Prosseguindo na análise do artigo 77 do CPC/2015 –  e para a concluir -,  consideremos agora quais os deveres jurídico-legais que são impostos às partes, a seus procuradores, e àqueles que de qualquer modo participam do processo. São eles:

I – expor os fatos em juízo conforme a verdade;
II – não formular pretensão ou de apresentar defesa quando cientes de que são destituídas de fundamento;
III – não produzir provas e não praticar atos inúteis ou desnecessários à declaração ou à defesa do direito;
IV – cumprir com exatidão as decisões jurisdicionais, de natureza provisória ou final, e não criar embaraços à sua efetivação;
V – declinar, no primeiro momento que lhes couber falar nos autos, o endereço residencial ou profissional onde receberão intimações, atualizando essa informação sempre que ocorrer qualquer modificação temporária ou definitiva;
VI – não praticar inovação ilegal no estado de fato de bem ou direito litigioso.

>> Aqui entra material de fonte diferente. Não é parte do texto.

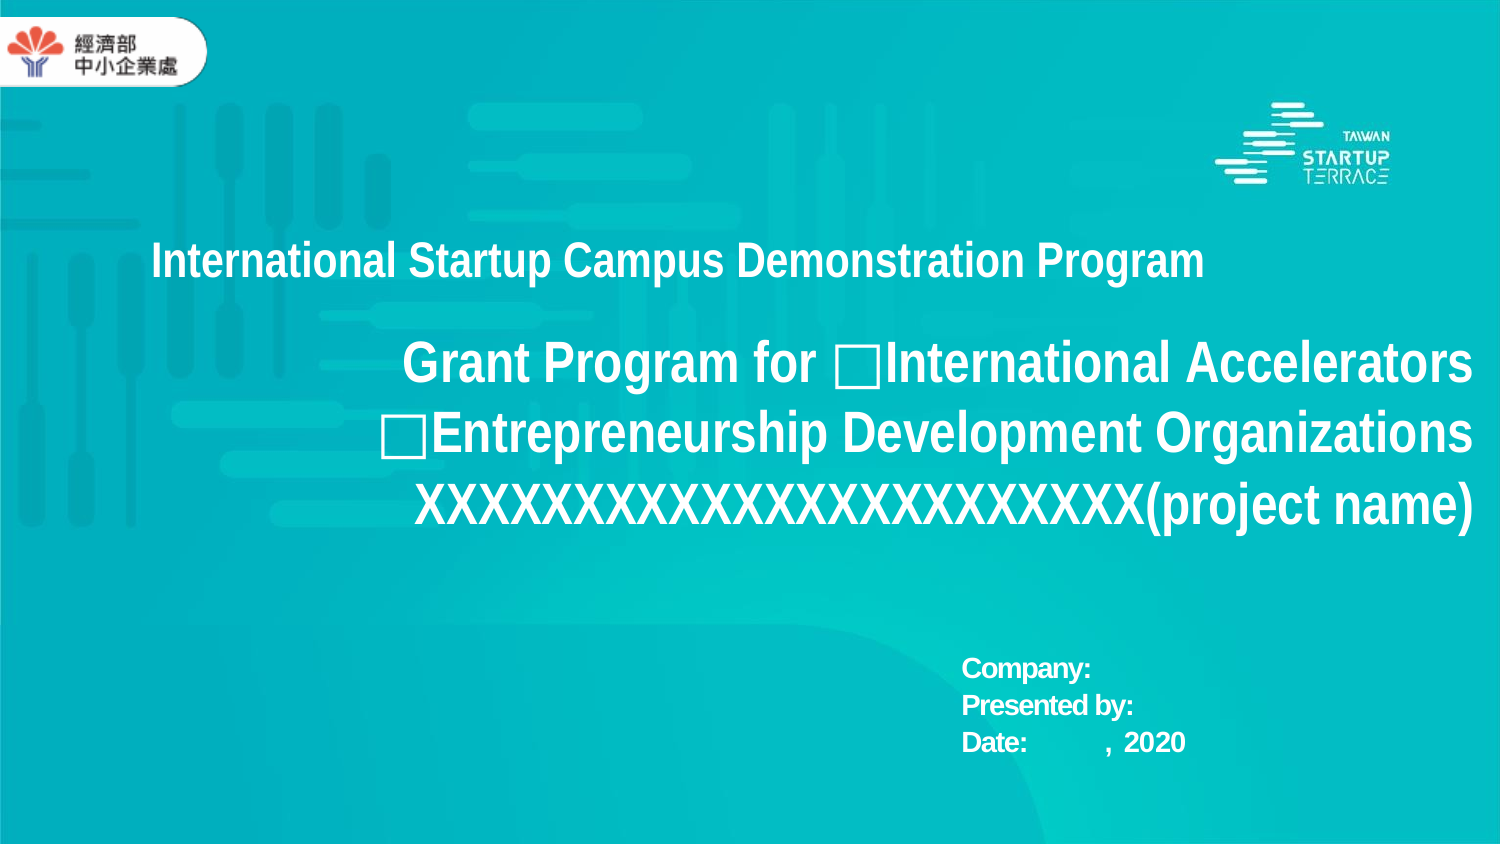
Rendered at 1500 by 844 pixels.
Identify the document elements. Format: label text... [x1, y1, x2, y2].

Note-se desde logo que o dever de proceder com lealdade e boa-fé, que o CPC/1973 previa em seu artigo 14, inciso II, desapareceu do rol dos deveres jurídico-legais, o que, como já comentamos, reflete o objetivo do nosso legislador de enfraquecer, ou mesmo  abandonar a figura de um “processo ético”, para prestigiar apenas a efetividade. Tratava-se,  como destacava a doutrina, do principal dever jurídico-legal ligado à litigância de má-fé, e a sua supressão no atual Código não pode ser justificada pelo argumento de que as condutas previstas nos demais incisos do artigo 77 colmatam a ausência do dever de lealdade processual. Essas condutas de certa maneira podem, é certo,  ser abarcadas no conceito de lealdade processual, mas este, por ser mais amplo, concedia ao juiz a liberdade necessária para analisar com maior completude e segundo as circunstâncias do caso em concreto as condutas praticados no processo sob o enfoque de uma norma moral positivada, como era a do artigo 14, inciso II, do CPC/1973.

Poder-se-ia argumentar que como o artigo 5o. do CPC/2015 obriga  todo aquele que participa do processo a comportar-se de acordo com a boa-fé, a lealdade processual, malgrado não prevista como dever-jurídico legal no regime do novo código, estaria ainda a incidir em nosso Código de Processo Civil, o que não nos parece ocorrer. Sobre os conceitos de boa-fé e de lealdade não se equivalerem em seu conteúdo,  há também por se observar que o artigo 5o. veicula um princípio, e não propriamente um dever-jurídico legal, tanto assim que a boa-fé não aparece no texto do artigo 77, mas aparece  noutros dispositivos, como nos artigos 323, parágrafo 2o., e 489, parágrafo 3o,  do CPC/2015, a demonstrar que o atribuiu à boa-fé a natureza jurídica de um princípio, e não como um dever. Importante observar, nesse contexto, que como adscreve HABERMAS, o Direito positivo moderno utiliza-se de uma norma moral autônoma, a qual exige que diferenciemos entre normas, princípios explicativos e procedimentos (cf. “Direito e Moral”, p. 103, Instituto Piaget). De modo que, erigida a boa-fé como uma norma moral autônoma, ela impõe ao juiz considere a boa-fé como um princípio, e não como um dever, com todas as momentosas consequências que daí decorrem.

No mais, o CPC/2015 manteve os deveres que o nosso Código anterior fixava, a eles acrescentando o que impõe a obrigação de declinar-se o endereço residencial ou profissional em que se deva receber, e de manter atualizado esse endereço, e também o dever de não praticar inovação ilegal no estado de fato do bem ou do direito objeto do litigioso, o que no CPC/1973 (artigo 879, inciso III) caracterizava o suporte fático-jurídico para a caracterização do atentado, que naquele código ensejava a proteção por meio de ação cautelar.

Já tratamos, em comentário anterior, sobre o dever de dizer a verdade previsto no artigo 77, inciso I, de modo que remetemos o leitor àqueles comentários.

Importante observar, por fim, que o elemento subjetivo (o dolo) é conatural à figura da litigância de má-fé (embora não o seja em relação à figura do abuso de direito), de modo que em relação aos deveres fixados em todos os incisos do artigo 77, e também às hipóteses previstas no artigo 80, a comprovação do dolo é indispensável.